■ **TEXTAUSZUG**

================================

In AWL wird die Instanz eines Funktionsblocks wie folgt aufgerufen:
Im Beispiel unten ist der Aufruf in ST abgebildet, wobei der Deklarationsteil gleich ist wie bei AWL:
In FUP würde es wie folgt aussehen (Deklarationsteil ebenfalls wie bei AWL):
In AS können Aufrufe von Funktionsblöcken nur in Schritten vorkommen.
Programm
Ein Programm ist ein Baustein, der bei der Ausführung einen oder mehrere Werte liefert. Programme sind global im gesamten Projekt bekannt. Alle Werte bleiben von einer Ausführung des Programms bis zur nächsten erhalten.
Programme können von Programmen und Funktionsblöcken aufgerufen werden. Ein Programmaufruf in einer Funktion ist nicht erlaubt. Es gibt auch keine Instanzen von Programmen.
Wenn ein Baustein ein Programm aufruft, und es werden dabei Werte des Programms verändert, dann bleiben diese Veränderungen beim nächsten Aufruf des Programms erhalten, auch wenn das Programm von einem anderen Baustein aus aufgerufen wird.
Dies ist anders als beim Aufruf eines Funktionsblocks. Dort werden nur die Werte in der jeweiligen Instanz eines Funktionsblocks geändert. Diese Veränderungen spielen also auch nur eine Rolle, wenn dieselbe Instanz aufgerufen wird.

================================

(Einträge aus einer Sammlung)
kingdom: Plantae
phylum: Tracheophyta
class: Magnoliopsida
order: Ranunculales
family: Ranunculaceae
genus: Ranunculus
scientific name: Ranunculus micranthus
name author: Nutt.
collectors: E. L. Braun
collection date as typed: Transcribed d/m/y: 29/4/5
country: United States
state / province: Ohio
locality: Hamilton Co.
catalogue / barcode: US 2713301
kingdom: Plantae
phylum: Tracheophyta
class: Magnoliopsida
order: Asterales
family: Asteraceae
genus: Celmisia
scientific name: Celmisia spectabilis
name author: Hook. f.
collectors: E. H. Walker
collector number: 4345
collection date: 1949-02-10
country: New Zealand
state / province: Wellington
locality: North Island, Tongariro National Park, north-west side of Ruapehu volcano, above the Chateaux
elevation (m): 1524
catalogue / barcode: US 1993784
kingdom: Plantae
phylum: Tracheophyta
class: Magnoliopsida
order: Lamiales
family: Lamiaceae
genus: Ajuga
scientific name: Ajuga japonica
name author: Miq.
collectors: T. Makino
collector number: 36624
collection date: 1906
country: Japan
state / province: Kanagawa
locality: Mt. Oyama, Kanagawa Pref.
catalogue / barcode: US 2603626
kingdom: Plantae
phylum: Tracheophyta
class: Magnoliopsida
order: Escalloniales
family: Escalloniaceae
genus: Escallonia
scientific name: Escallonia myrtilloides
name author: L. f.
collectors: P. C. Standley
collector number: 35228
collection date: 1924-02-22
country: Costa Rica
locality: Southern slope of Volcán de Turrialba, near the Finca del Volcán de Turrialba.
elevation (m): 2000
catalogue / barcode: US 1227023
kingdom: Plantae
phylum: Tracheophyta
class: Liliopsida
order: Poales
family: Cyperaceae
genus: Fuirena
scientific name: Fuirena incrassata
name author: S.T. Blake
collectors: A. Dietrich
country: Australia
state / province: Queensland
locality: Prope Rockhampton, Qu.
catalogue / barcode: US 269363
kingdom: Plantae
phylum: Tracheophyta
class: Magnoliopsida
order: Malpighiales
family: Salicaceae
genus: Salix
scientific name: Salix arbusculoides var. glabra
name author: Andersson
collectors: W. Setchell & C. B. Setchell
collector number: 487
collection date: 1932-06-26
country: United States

================================

Gib aus dem Textauszug über Programme alles von „Programme können von“ bis hinunter zu „aus aufgerufen wird.“ erneut wieder und tausche dabei „Baustein“ gegen „Modul“ aus. Das Material ist eigenständig und gehört nicht zum Textauszug.

Programme können von Programmen und Funktionsblöcken aufgerufen werden. Ein Programmaufruf in einer Funktion ist nicht erlaubt. Es gibt auch keine Instanzen von Programmen.
Wenn ein Modul ein Programm aufruft, und es werden dabei Werte des Programms verändert, dann bleiben diese Veränderungen beim nächsten Aufruf des Programms erhalten, auch wenn das Programm von einem anderen Modul aus aufgerufen wird.